According to market authorization language, in this scenario there is the option to use the two newly approved compounds already in the first or second line (Fig. 3).

After second-line therapy (or third-line therapy if a rechallenge with trastuzumab + pertuzumab + chemotherapy was deemed appropriate), all therapeutic options described in the standard scenario subsequently move up by one line.

Scenario 4

Patients who have contraindications to chemotherapy represent a specific scenario. In this case, the therapeutic algorithm may be adapted accordingly as shown in Fig. 4.

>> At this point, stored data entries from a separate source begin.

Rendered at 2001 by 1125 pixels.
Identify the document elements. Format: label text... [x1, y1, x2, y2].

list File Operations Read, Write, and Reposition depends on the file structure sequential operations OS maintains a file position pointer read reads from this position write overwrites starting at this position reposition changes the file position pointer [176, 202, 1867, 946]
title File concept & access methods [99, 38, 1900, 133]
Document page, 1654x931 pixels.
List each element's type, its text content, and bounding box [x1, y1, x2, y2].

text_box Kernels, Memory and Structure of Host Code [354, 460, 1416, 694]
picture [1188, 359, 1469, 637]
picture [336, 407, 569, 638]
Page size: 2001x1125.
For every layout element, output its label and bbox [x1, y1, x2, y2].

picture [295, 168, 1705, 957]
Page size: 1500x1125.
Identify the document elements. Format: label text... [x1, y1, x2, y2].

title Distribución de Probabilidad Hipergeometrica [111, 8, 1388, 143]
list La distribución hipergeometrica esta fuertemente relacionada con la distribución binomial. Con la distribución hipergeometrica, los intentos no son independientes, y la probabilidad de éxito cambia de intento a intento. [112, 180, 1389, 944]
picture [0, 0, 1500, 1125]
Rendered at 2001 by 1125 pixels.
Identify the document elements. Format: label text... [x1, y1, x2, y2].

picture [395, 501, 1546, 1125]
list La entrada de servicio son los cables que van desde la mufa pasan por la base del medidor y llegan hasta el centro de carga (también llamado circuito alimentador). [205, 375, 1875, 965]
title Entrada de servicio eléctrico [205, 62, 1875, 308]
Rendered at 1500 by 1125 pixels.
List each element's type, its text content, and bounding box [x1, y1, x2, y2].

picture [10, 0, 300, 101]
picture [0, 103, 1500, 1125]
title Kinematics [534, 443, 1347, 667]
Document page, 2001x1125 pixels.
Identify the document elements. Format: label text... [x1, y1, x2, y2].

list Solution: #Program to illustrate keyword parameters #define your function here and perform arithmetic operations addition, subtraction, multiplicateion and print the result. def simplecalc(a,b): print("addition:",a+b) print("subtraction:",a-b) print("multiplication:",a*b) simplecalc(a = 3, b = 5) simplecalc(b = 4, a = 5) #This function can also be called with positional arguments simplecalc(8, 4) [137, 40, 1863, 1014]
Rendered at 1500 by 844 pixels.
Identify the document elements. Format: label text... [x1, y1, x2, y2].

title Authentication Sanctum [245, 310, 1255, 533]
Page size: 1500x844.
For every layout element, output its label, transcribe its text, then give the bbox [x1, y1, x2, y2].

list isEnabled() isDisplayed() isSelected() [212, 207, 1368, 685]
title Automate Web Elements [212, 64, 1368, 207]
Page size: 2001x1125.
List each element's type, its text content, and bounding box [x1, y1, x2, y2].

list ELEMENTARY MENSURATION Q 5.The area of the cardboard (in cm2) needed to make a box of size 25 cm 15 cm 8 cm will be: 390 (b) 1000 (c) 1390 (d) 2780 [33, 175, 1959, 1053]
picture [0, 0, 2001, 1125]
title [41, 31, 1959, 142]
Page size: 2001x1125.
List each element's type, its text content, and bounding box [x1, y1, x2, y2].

In patients with luminal B/HER2-positive breast cancer, a combination of trastuzumab, pertuzumab and an aromatase inhibitor (AI) can be used as first-line therapy based upon the PERTAIN study [44]. Results from the ALTERNATIVE trial have shown that in this population, PFS is also significantly prolonged with lapatinib, trastuzumab and an AI [41] over single agent HER2 inhibition with either trastuzumab or lapatinib plus endocrine therapy. Data from the phase II VELVET trial have shown that first-line combination therapy with trastuzumab, pertuzumab, and vinorelbine is a safe alternative to standard (taxane-based) chemotherapy [45, 46]. More recently, a randomized trial demonstrated that in old and frail patients, the addition of metronomic oral cyclophosphamide to trastuzumab and pertuzumab can prolong median progression-free survival by 7 months compared with antibody therapy alone [47]. In the second-line setting, T‑DM1 is also the standard of care in this patient population due to its acceptable toxicity profile [6]. Thereafter, T‑DXd or tucatinib [18, 20, 22, 48] may both be considered, although specific data on the use of third-generation agents in an old and/or comorbid population are still pending.

Discussion and outlook

The broad use of trastuzumab, pertuzumab, and T‑DM1 [9] in the adjuvant and neoadjuvant settings increasingly creates situations where treatment options are limited in patients with metachronous metastatic disease. In addition, new treatment options are required in the metastatic setting in patients progressing on current standard therapies. With trastuzumab-deruxtecan [15] and tucatinib [17] two novel, highly effective agents have become available. T‑DXd and tucatinib both received conditional approval in early 2021 and have been studied in several clinical trials in recent years [18, 21,22,23, 25, 48]. Data show that both agents have compelling activity in pretreated patients. Regarding T‑DXd, response rates and progression-free survival are unprecedented in a heavily pretreated patient population but results are derived from a single-arm phase II study and data from randomized trials are pending. Tucatinib is characterized by a clinically relevant prolongation of PFS and OS in a randomized phase 2 study in patients progressing on all current standard treatment options, and major activity was also observed in patients with active brain metastases [18, 25]. Currently, both compounds are approved after two prior lines of HER2-directed treatment, including (neo)adjuvant therapy. Therefore, these agents have defined a novel treatment standard from the third-line setting but may be used in earlier treatment lines depending upon individual pretreatment and course of disease. Numerous studies are currently ongoing and future data on the optimal use and treatment sequence of T‑DXd and tucatinib are expected soon.